Les moyens de lutte contre le phénomène

Aux côtés de l’Etat, qui a marqué sa volonté ferme d’enrayer le mal, à travers la loi N° 2003-03 portant répression de la pratique des mutilations génitales féminines en République du Bénin, de nombreuses organisations non gouvernementales tant nationales qu’internationales se sont positionnées dans la lutte contre l’excision. A cet effet, des actions sont menées à l’endroit des populations. Au nombre de ces ONGs, il y a CUSO international, APEM Ong, Ong Equi-Filles, Plan international etc… L’information, l’éducation, la communication et la dénonciation sont les moyens de lutte utilisés contre l’excision, informe Mohamed Alidou qui précise que sa structure a organisé plusieurs cérémonies de remise de couteaux au cours desquels, les exciseuses ont déposé les couteaux et pris l’engagement de tourner dos à cette pratique. Les sensibilisations mettent beaucoup plus l’accent sur les conséquences néfastes de cette pratique et informent de l’existence d’une loi qui réprime les auteurs des MGFs. CUSO international met en œuvre depuis avril 2019, un projet dénommé Femmes engagées pour la Dignité Humaine Djirima « FEDIH-DJIRIMA » dans les communes de Borgou-Alibori, un projet qui lutte contre les mutilations génitales féminines (MGFs) notamment l’excision. Cette organisation mise sur l’éducation, le soutien des fillettes et des survivantes et la participation des hommes à des discussions sur les relations positives pour un changement durable de comportement, a indiqué Salifou Kimba. 
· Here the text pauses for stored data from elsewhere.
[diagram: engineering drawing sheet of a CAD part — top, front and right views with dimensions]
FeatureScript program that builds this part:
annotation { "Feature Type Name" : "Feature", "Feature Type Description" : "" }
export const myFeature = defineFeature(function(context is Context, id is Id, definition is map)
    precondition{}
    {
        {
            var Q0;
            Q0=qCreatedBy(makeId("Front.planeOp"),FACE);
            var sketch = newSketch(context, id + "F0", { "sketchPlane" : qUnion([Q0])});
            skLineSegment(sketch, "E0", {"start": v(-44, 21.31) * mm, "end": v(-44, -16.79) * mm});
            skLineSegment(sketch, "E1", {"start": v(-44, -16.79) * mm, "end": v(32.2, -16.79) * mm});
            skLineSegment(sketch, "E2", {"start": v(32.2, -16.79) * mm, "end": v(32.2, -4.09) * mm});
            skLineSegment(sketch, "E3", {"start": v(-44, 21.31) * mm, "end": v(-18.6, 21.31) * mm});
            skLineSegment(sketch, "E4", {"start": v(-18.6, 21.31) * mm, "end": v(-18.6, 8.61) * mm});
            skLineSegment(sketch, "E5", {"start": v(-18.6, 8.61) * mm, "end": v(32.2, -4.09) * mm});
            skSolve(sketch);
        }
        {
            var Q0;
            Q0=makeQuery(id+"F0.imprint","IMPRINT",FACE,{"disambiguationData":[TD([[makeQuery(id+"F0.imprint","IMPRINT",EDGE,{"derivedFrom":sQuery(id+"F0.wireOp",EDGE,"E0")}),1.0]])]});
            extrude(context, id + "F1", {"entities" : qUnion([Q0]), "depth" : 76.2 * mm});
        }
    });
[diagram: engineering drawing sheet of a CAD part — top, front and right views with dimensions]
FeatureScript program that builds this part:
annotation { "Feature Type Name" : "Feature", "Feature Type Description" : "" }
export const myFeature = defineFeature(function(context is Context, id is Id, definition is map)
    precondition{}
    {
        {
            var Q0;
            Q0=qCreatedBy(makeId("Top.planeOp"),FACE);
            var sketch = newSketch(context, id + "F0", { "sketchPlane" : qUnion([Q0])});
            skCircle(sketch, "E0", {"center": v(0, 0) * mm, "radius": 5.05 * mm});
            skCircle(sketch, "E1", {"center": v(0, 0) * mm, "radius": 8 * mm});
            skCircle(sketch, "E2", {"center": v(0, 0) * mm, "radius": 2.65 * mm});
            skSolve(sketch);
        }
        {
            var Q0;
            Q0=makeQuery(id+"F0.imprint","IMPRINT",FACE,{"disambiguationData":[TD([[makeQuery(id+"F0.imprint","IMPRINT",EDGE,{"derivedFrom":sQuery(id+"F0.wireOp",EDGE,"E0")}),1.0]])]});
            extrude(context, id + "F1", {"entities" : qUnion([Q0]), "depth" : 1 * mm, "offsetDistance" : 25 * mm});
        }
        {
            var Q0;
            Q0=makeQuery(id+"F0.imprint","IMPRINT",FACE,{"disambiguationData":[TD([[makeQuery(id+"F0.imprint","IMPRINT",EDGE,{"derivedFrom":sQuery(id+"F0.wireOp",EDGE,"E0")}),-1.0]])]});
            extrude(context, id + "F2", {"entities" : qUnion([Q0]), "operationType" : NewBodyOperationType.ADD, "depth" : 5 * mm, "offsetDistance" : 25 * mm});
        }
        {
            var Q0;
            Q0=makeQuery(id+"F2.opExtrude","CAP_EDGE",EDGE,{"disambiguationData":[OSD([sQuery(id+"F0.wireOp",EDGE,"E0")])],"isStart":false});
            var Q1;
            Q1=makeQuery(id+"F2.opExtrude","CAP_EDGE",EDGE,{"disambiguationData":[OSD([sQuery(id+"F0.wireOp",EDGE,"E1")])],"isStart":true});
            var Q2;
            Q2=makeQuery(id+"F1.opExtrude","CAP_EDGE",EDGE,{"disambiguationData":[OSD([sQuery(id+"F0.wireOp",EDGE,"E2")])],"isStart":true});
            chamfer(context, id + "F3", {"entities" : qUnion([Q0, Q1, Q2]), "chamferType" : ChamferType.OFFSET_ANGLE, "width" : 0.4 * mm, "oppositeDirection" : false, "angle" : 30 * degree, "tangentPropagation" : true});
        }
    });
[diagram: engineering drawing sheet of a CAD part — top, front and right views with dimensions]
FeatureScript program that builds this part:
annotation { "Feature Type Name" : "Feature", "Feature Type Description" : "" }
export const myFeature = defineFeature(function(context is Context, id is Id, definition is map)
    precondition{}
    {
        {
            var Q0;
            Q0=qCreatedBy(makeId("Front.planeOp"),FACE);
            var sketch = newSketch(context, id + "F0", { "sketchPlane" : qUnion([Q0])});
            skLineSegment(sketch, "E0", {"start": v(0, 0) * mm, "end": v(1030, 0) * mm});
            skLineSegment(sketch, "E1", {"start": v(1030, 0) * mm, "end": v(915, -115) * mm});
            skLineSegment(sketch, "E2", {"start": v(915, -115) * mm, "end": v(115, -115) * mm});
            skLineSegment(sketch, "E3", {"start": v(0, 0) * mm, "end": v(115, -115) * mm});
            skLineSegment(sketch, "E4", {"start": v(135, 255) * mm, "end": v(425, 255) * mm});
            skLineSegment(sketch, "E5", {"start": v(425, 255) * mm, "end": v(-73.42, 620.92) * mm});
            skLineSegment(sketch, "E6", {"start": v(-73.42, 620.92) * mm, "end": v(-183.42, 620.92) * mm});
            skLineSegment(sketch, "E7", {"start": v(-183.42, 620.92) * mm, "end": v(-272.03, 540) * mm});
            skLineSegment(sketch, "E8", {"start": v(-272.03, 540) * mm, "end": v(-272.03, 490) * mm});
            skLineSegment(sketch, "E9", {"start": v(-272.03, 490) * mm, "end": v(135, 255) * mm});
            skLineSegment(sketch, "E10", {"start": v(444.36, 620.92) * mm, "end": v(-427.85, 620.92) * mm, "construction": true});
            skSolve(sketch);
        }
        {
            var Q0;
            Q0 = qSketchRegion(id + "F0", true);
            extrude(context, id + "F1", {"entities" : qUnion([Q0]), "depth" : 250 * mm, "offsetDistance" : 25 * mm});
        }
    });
Pour ces deux acteurs de la lutte contre l’excision, il est important de continuer la lutte et espérer un recul du phénomène car, il y a une prise de conscience progressive.Ils reconnaissent l’accompagnement des centres de promotion sociale ; des agents de changement dans les villages ; et surtout les agents de changement et personnes leaders qui sensibilisent les masses pour l’abandon de cette pratique au niveau communautaire.